Waar de Standerdmolen van hout is, is de Elderse molen, stammend uit 1851, opgebouwd uit steen.

De eigenaren zijn molenmaker Godefridus van Driel en Hendrikus van Stekelenborg. Hij is gebouwd als grondmolen zonder belt of stelling waarvan de wieken direct vanaf het maaiveld te bereiken zijn.

De Elderse molen, ondanks de hoge populieren in de omgeving staat hij toch nog mooi in zicht.

Op een later, onbekend tijdstip is de molen opgetrokken tot een beltmolen. De gemetselde boog van de ingang van de grondmolen is nog zichtbaar boven de ingang van de belt. Latere eigenaren zijn: Albertus van Driel, Hendrik Sevens, Peter Coolen, van Nuenen, familie van Stekelenburg, Peter Peters, Maria Holten en Oswald Vink. De molen maalt koren, mout, pel (gerst) en schors.

De Houtse molen is eigendom van de familie Van Stekelenburg en is in 1889 van Zeelst bij Eindhoven naar ’t Hout verplaatst. De familie van Stekelenburg is een echte mulders (molenaars) familie:  Godefridus van Stekelenburg heeft eerst de Elderse molen gehuurd, en hij maalt nu dus in Mierlo-Hout.  Omdat de Houtse molen niet geheel in de behoefte kan voorzien, wordt er in 1907 een stoommolen bijgebouwd. Aanvankelijk wordt er veel boekweit gemalen voor het bakken van pannenkoeken alsmede voor het maken van balkenbrij.

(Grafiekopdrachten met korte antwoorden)
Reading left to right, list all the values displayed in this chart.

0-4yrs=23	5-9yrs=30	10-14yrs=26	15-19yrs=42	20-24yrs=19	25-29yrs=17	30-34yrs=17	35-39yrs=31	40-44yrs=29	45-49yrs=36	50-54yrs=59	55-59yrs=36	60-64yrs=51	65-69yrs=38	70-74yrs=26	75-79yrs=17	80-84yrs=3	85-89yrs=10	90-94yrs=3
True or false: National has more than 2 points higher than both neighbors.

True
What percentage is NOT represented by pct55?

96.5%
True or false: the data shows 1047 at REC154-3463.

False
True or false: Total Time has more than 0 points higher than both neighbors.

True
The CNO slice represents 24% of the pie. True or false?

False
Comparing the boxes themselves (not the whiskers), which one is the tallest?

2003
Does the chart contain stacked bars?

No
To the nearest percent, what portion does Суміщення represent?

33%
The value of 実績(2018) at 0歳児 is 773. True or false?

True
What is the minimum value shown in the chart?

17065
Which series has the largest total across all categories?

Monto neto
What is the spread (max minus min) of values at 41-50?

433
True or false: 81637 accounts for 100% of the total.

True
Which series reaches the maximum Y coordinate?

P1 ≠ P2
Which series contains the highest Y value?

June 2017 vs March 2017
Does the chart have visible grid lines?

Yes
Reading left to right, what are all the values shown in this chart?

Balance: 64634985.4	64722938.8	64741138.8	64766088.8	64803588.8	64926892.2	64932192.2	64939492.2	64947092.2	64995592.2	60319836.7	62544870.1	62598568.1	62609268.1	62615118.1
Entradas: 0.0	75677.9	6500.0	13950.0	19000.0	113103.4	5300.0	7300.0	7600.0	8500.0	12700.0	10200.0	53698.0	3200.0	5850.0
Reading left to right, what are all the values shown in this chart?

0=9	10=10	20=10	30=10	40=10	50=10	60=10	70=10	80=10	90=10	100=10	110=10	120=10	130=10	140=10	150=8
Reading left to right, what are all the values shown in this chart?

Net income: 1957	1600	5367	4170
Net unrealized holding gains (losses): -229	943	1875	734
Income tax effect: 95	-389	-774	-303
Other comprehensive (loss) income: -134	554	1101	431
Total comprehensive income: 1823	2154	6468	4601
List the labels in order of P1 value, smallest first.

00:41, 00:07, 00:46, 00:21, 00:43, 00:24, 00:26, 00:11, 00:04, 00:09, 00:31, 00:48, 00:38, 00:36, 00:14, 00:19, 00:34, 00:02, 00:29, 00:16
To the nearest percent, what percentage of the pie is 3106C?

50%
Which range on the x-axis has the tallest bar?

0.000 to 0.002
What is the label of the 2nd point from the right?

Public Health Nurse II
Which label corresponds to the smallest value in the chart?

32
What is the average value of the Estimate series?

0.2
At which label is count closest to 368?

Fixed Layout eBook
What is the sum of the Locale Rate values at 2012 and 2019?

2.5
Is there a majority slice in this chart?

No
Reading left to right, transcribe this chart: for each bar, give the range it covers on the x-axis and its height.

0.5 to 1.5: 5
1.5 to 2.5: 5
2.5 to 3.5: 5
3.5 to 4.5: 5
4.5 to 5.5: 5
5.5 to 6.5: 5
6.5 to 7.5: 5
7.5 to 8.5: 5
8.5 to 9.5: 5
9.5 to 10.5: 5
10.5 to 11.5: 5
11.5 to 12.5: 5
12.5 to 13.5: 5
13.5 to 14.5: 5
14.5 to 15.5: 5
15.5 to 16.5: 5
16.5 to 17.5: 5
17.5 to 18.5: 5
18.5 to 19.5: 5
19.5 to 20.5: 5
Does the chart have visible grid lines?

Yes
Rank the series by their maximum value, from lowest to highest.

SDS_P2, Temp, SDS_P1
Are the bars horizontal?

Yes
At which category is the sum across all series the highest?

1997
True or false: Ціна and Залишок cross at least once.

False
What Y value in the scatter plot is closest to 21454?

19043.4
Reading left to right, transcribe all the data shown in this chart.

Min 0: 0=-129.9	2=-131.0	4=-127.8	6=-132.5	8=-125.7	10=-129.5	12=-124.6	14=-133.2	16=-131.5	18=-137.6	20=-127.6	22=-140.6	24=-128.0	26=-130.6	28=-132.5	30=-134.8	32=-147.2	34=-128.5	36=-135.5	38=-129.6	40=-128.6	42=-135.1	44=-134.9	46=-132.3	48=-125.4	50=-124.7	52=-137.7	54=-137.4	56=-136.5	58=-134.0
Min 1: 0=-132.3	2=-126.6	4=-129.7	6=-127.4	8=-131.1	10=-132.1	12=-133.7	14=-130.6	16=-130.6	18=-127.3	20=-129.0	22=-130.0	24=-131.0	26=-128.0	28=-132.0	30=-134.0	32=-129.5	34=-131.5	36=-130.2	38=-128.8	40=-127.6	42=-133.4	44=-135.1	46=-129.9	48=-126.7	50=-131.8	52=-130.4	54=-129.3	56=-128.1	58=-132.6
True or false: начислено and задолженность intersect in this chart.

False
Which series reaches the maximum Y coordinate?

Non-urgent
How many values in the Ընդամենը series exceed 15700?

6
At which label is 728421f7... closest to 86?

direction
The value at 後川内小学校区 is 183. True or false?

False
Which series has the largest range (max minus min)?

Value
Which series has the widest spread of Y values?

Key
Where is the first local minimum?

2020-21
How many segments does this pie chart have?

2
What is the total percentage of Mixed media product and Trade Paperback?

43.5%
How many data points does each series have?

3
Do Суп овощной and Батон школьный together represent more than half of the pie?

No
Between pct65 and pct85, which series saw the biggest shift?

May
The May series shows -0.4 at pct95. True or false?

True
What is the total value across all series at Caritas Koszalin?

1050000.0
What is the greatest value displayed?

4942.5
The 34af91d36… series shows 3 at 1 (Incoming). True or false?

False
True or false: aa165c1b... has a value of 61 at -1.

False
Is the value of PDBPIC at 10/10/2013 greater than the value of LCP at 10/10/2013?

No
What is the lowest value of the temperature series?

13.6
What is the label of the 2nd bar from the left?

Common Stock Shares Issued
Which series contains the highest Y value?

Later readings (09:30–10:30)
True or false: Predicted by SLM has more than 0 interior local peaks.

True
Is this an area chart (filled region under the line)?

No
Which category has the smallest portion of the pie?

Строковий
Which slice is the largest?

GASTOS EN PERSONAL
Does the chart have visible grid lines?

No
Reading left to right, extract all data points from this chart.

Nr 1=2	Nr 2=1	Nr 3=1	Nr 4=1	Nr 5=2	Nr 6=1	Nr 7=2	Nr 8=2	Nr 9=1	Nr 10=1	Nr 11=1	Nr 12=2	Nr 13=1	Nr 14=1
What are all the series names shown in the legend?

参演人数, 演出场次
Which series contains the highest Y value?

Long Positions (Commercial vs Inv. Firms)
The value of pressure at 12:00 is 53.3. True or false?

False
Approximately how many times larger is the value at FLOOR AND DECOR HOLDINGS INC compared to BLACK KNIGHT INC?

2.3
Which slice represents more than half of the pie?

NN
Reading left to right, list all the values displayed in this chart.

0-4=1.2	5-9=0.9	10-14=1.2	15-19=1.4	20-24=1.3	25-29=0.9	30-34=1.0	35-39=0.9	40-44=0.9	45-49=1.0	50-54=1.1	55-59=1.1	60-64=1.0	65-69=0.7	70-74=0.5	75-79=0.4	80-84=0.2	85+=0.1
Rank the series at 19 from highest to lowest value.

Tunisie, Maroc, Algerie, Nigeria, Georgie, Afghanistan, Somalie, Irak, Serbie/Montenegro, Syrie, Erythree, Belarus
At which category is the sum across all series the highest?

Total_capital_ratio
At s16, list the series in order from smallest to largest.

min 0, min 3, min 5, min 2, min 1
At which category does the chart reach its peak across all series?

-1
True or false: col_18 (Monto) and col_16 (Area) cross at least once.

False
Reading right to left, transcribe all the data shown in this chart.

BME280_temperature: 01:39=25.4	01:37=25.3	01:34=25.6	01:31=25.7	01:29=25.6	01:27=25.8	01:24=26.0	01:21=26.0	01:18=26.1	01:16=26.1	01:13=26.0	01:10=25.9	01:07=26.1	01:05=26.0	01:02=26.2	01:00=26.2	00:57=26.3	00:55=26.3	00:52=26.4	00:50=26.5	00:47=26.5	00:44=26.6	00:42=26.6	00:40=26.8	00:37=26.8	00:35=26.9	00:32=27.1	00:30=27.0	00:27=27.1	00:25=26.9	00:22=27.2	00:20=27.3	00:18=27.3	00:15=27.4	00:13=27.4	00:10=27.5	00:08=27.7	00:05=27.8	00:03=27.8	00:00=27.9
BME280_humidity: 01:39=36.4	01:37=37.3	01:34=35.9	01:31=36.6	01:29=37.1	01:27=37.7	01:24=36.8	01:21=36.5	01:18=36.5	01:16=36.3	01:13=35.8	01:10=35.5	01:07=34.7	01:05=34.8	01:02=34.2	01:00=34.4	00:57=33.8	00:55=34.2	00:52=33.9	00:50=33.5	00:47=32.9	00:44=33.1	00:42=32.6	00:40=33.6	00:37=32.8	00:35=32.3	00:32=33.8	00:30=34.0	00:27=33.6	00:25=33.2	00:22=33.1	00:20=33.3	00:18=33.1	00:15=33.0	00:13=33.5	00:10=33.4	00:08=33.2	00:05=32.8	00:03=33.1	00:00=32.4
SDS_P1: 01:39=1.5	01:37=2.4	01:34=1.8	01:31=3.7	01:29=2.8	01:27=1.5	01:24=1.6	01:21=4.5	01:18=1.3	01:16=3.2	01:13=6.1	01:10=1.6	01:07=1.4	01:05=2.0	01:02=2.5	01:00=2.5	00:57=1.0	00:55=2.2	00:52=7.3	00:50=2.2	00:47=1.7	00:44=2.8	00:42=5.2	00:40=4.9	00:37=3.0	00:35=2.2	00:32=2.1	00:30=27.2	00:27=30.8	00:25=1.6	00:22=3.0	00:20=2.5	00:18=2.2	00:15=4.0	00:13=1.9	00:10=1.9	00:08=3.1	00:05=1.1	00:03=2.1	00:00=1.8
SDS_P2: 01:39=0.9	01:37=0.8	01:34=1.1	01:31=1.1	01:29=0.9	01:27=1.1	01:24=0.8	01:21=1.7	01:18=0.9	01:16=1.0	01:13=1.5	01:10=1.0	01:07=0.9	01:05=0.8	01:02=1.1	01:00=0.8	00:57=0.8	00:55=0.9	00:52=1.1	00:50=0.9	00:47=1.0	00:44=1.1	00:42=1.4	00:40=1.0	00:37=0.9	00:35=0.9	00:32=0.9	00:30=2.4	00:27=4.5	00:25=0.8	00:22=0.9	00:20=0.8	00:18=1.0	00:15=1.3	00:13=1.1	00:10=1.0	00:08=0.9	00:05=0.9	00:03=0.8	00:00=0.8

OPDRACHT. Pak de leestekst over de Elderse en de Houtse molen weer op en schrijf verder vanaf de laatste zin.

RESULTAAT.
De heer Van Sinten voert de herten in het hertenkamp bij de Standermolen in Mierlo.

De Standerdmolen en de Houtse molen liggen niet ver van de weg waar de tram langskomt.

Alle drie de molens hebben voldoende vrije windvang zodat ze optimaal gebruik kunnen maken van de wind. Het is alle dagen een komen en gaan van karren die door paarden naar de molens worden gereden. In deze zomer zijn de molens en de bedrijvigheid er omheen een mooi en vertrouwd gezicht.

De Elderse molen aan de doorgaande weg van Geldrop naar Helmond is gebouwd in 1851.

Het is augustus 2022, een eeuw later. Van de drie vrolijk draaiende molens is er nog maar één over: de Standerdmolen.

De Houtse molen heeft het niet gered. Door de toenemende industrialisering en opmars van elektriciteit wordt de  onzekere windbemaling op een gegeven moment overbodig en vallen veel molens stil, wat vaak tot sloop leidt. Dat gebeurt ook met de Mierlo-Houtse molen. Hij wordt verkocht voor 300 gulden en in 1938 gesloopt. Delen van de molen gaan naar de molen van Swartbroek (L) en het eikenhout naar de firma Janssen in Mierlo-Hout voor het maken en restaureren van eikenhouten kasten.

Ook de Elderse molen draait niet meer, al staat hij er nog wel, daar aan de Geldropseweg. Al vanaf 1928 raakt de molen geleidelijk buiten bedrijf en ernstig in verval. In 1939 is de molen niet veel meer dan een ruïne. Zonder staart, met maar één roede en met een reeds gedeeltelijk afgegraven molenbelt wordt hij gekocht door A.L.M van der Lande. Deze laat hem uitwendig restaureren en er een woning bij bouwen. Oorspronkelijk is het de bedoeling om de molen als molenmuseum in te richten, maar daar is het nooit van gekomen. Het gaande werk en de molenstenen ontbreken, alleen de kap met aswiel en kruiwerk om de molenkap zo nodig in de wind te zetten zijn compleet.

Sinds 2003 heeft de molen  ondanks de incomplete situatie – hij kan nooit meer van alle windrichtingen gebruik maken- de status van rijksmonument.

De huidige eigenaar is de familie Van Vught.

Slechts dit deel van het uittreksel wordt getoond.